Every time I listen to Chief Xian aTunde Adjuah’s trumpet, I feel like I want to become a professional musician. There’s something magical and mysterious about the sound of his instrument that makes me dream and want to make a living with my music. The problem is that I don’t play an instrument right now. That’s a big problem, isn’t it? Here’s what I’m thinking about on the eve of my 38th birthday.
The little house was at the end of a garden with a few trees and some grass. I can still see myself walking down the driveway with my guitar, followed by my father or mother, depending on the day. My guitar teacher, William Chabbey, a talented jazz guitarist who is still playing as I write this, was waiting for me for my one-hour private lesson. It was the late ’90s, a time when cassette tapes had not yet gone out of style.
William would record the chord grids in front of me so I could work on my melodies and improvisations when I got home. One of the pieces I liked to improvise on was Beautiful Love, a 1931 jazz standard composed by Wayne King, Victor Young, and Egbert Van Alstyne and played here by Jim Hall and Michel Petrucciani. Jim Hall was one of my favorite jazz guitarists, along with Pat Metheny. A warm, round sound, everything I liked. My father loved Petrucciani.
One day, at the end of a lesson, when the three of us — my mother, William and I — were discussing my future after secondary school, my teacher suggested the idea of a music school, since I was quite talented and had a good ear for music. I don’t remember exactly what we said, but I know that I had left secondary school to study science at the lycée. From then on, in the early 2000s, I was a failure at school, and the years that followed consisted of doing the minimum amount of uninteresting work, trying to figure out why I didn’t have a girlfriend, and trying to figure out what to do with my life after high school. I’m still looking, twenty-four years later!
It’s unlikely that I’ll ever become a professional musician. As for love, I’m a little more hopeful of finding it.

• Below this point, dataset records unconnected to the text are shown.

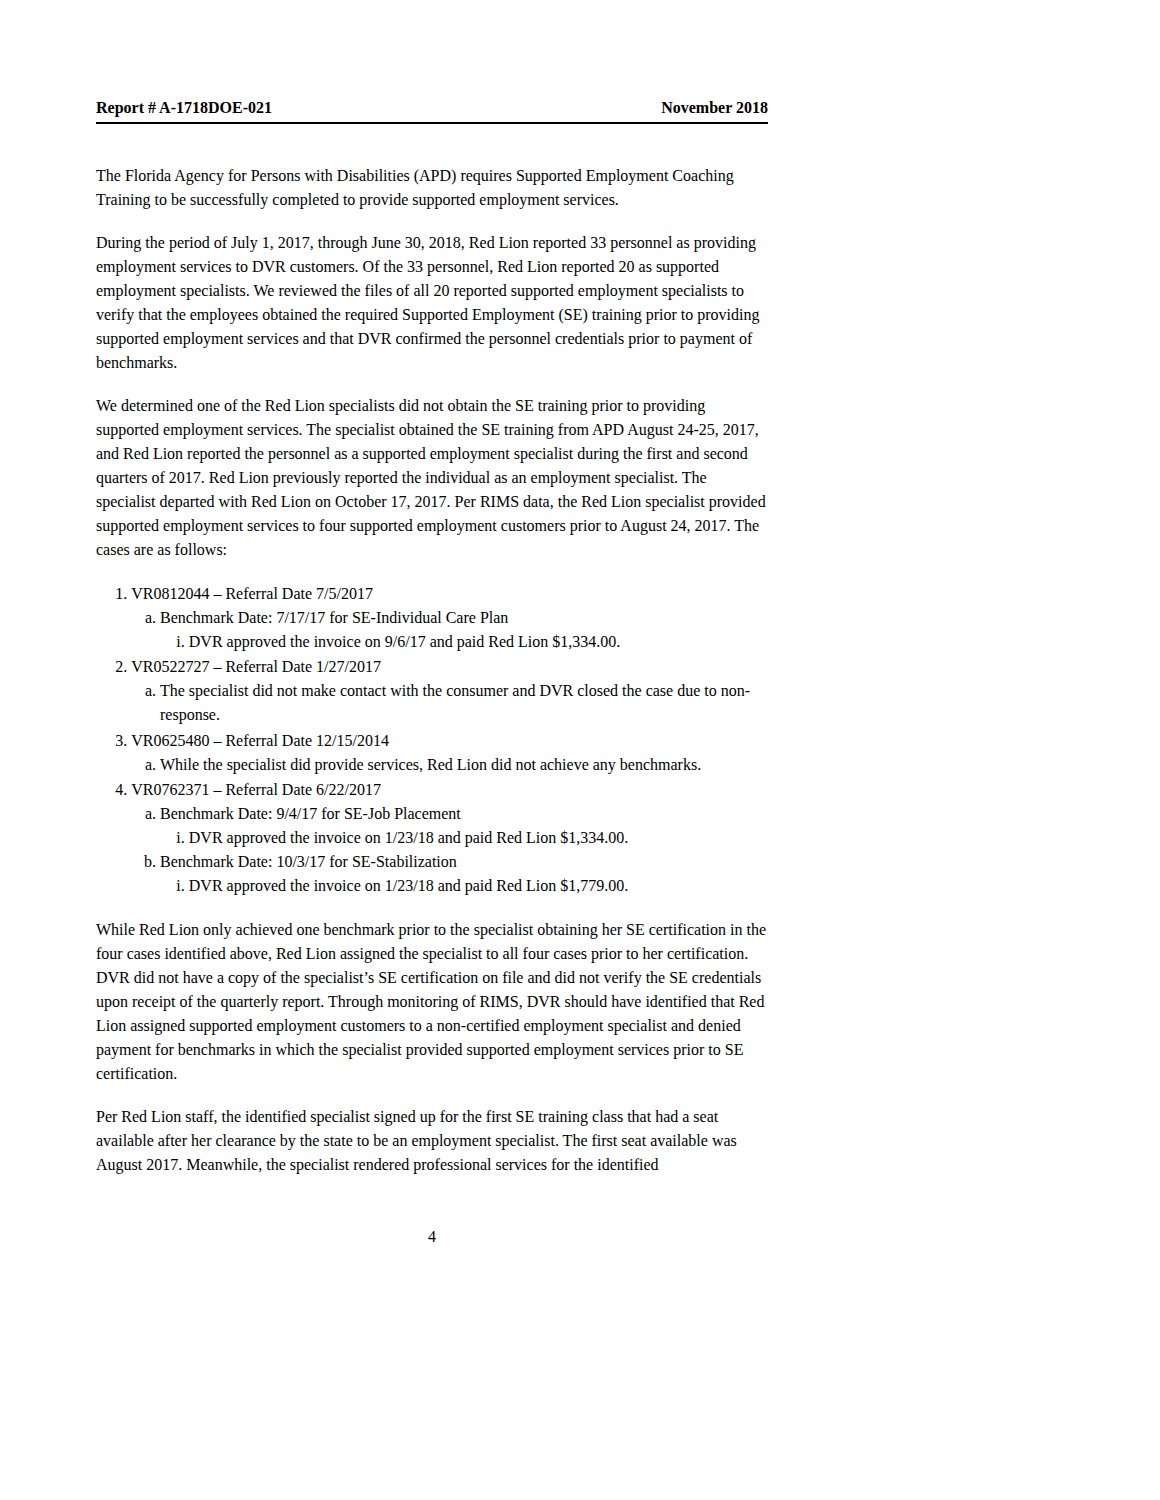Report # A-1718DOE-021 November 2018
The Florida Agency for Persons with Disabilities (APD) requires Supported Employment Coaching Training to be successfully completed to provide supported employment services.
During the period of July 1, 2017, through June 30, 2018, Red Lion reported 33 personnel as providing employment services to DVR customers. Of the 33 personnel, Red Lion reported 20 as supported employment specialists. We reviewed the files of all 20 reported supported employment specialists to verify that the employees obtained the required Supported Employment (SE) training prior to providing supported employment services and that DVR confirmed the personnel credentials prior to payment of benchmarks.
We determined one of the Red Lion specialists did not obtain the SE training prior to providing supported employment services. The specialist obtained the SE training from APD August 24-25, 2017, and Red Lion reported the personnel as a supported employment specialist during the first and second quarters of 2017. Red Lion previously reported the individual as an employment specialist. The specialist departed with Red Lion on October 17, 2017. Per RIMS data, the Red Lion specialist provided supported employment services to four supported employment customers prior to August 24, 2017. The cases are as follows:
VR0812044 – Referral Date 7/5/2017
Benchmark Date: 7/17/17 for SE-Individual Care Plan
DVR approved the invoice on 9/6/17 and paid Red Lion $1,334.00.
VR0522727 – Referral Date 1/27/2017
The specialist did not make contact with the consumer and DVR closed the case due to non-response.
VR0625480 – Referral Date 12/15/2014
While the specialist did provide services, Red Lion did not achieve any benchmarks.
VR0762371 – Referral Date 6/22/2017
Benchmark Date: 9/4/17 for SE-Job Placement
DVR approved the invoice on 1/23/18 and paid Red Lion $1,334.00.
Benchmark Date: 10/3/17 for SE-Stabilization
DVR approved the invoice on 1/23/18 and paid Red Lion $1,779.00.
While Red Lion only achieved one benchmark prior to the specialist obtaining her SE certification in the four cases identified above, Red Lion assigned the specialist to all four cases prior to her certification. DVR did not have a copy of the specialist’s SE certification on file and did not verify the SE credentials upon receipt of the quarterly report. Through monitoring of RIMS, DVR should have identified that Red Lion assigned supported employment customers to a non-certified employment specialist and denied payment for benchmarks in which the specialist provided supported employment services prior to SE certification.
Per Red Lion staff, the identified specialist signed up for the first SE training class that had a seat available after her clearance by the state to be an employment specialist. The first seat available was August 2017. Meanwhile, the specialist rendered professional services for the identified
4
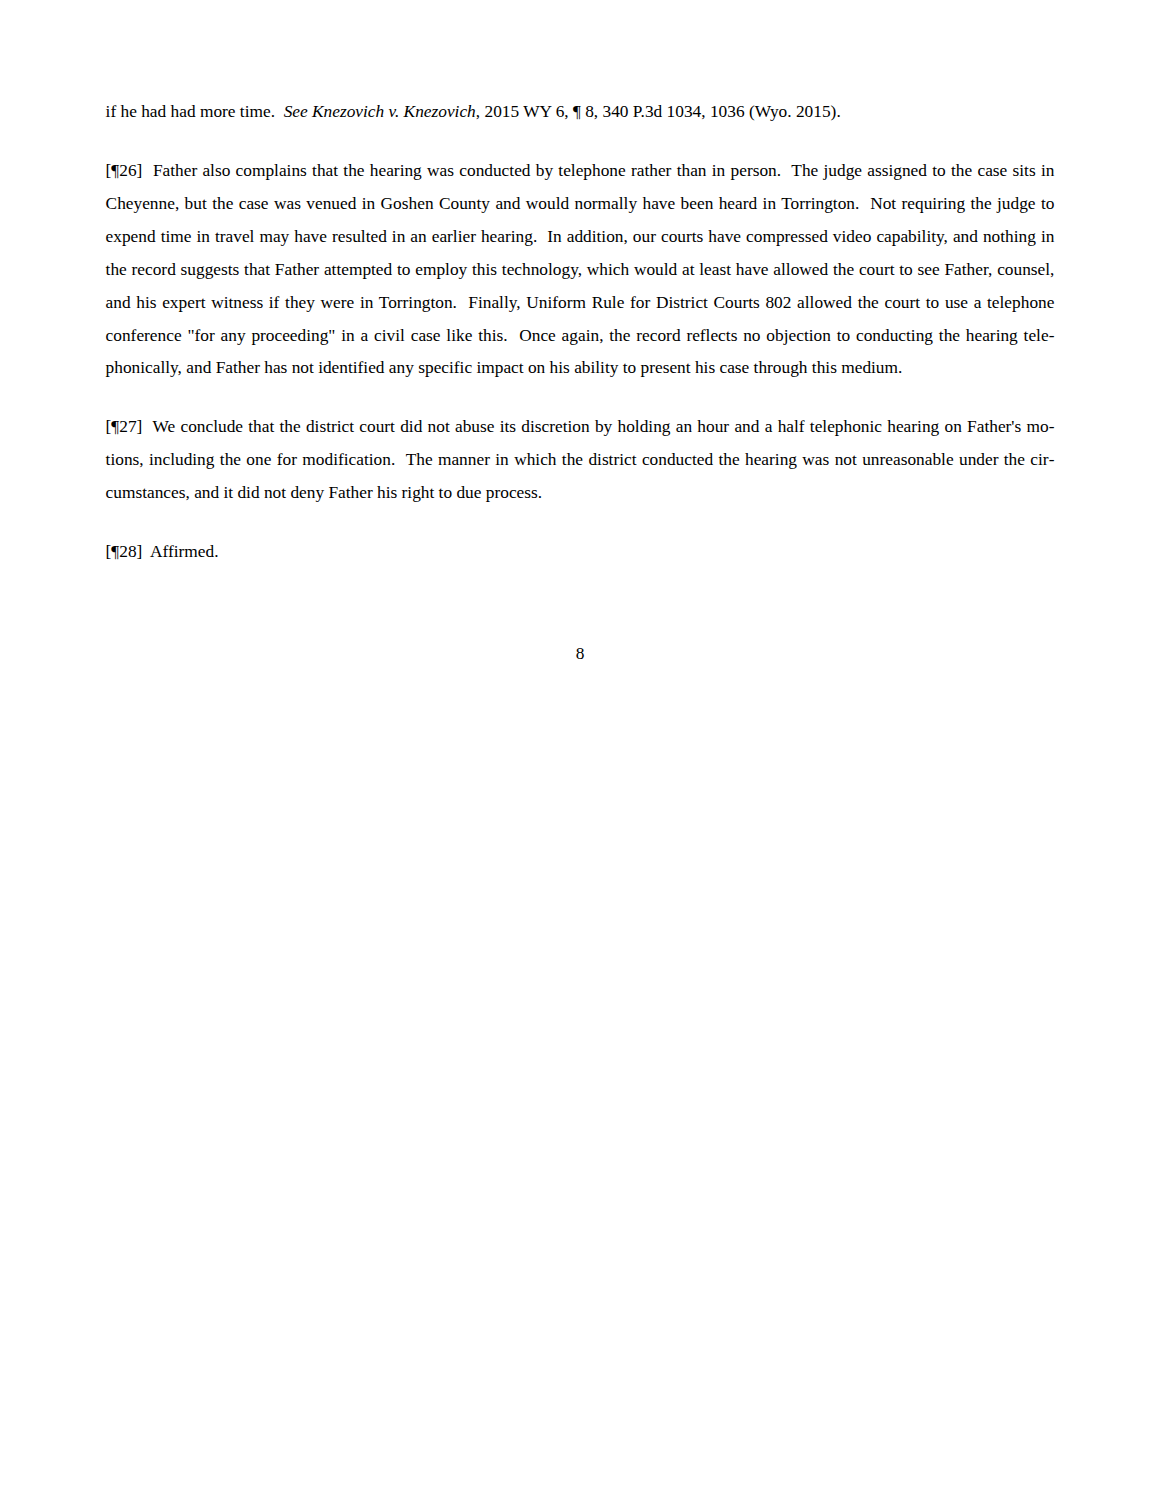if he had had more time. See Knezovich v. Knezovich, 2015 WY 6, ¶ 8, 340 P.3d 1034, 1036 (Wyo. 2015).
[¶26] Father also complains that the hearing was conducted by telephone rather than in person. The judge assigned to the case sits in Cheyenne, but the case was venued in Goshen County and would normally have been heard in Torrington. Not requiring the judge to expend time in travel may have resulted in an earlier hearing. In addition, our courts have compressed video capability, and nothing in the record suggests that Father attempted to employ this technology, which would at least have allowed the court to see Father, counsel, and his expert witness if they were in Torrington. Finally, Uniform Rule for District Courts 802 allowed the court to use a telephone conference "for any proceeding" in a civil case like this. Once again, the record reflects no objection to conducting the hearing telephonically, and Father has not identified any specific impact on his ability to present his case through this medium.
[¶27] We conclude that the district court did not abuse its discretion by holding an hour and a half telephonic hearing on Father's motions, including the one for modification. The manner in which the district conducted the hearing was not unreasonable under the circumstances, and it did not deny Father his right to due process.
[¶28] Affirmed.
8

Maybe I should try to take up the piano, sit in the middle of a meadow on the coast of Brittany, like Yann Tiersen, and hope to touch a woman’s heart with my melody carried by the sea winds. I don’t know if that’s a good idea. There’s no magic formula anyway. In the meantime, my thumb piano is waiting for me on my bookshelf. No career in sight with this instrument, but it allows me to relax. I have my eye on a Taylor Folk guitar and an American Fender Jazz Bass, but I’m not ready for that yet. Let’s see what the future holds.
It’s hot in France right now and all I dream about is being a West Indian star like Admiral T and making the girls dance. But unfortunately I don’t have the right genetic baggage or catamaran.
Tell me, how is your musical career going? What about love?
Loved your story Thomas . Your connection to music sounds very fulfilling even tho it never manifested into a career. Sometimes that happens . I think when it doesn't happen it preserves the spirit of the connection in a different way, a more childlike and magical connection.
My connection to music was and is through dance .
I often feel the same way, Thomas. For me it’s piano. I was self-taught and actually pretty good throughout my young adulthood. I can still play a few chords here and there and probably could pick it up again quickly if I tried. But the zeal I had before I don’t have now. I was also a pretty decent beat maker/producer several years ago. My “stage name” was Chosen2BLuvd (Chosen to be loved) 😄.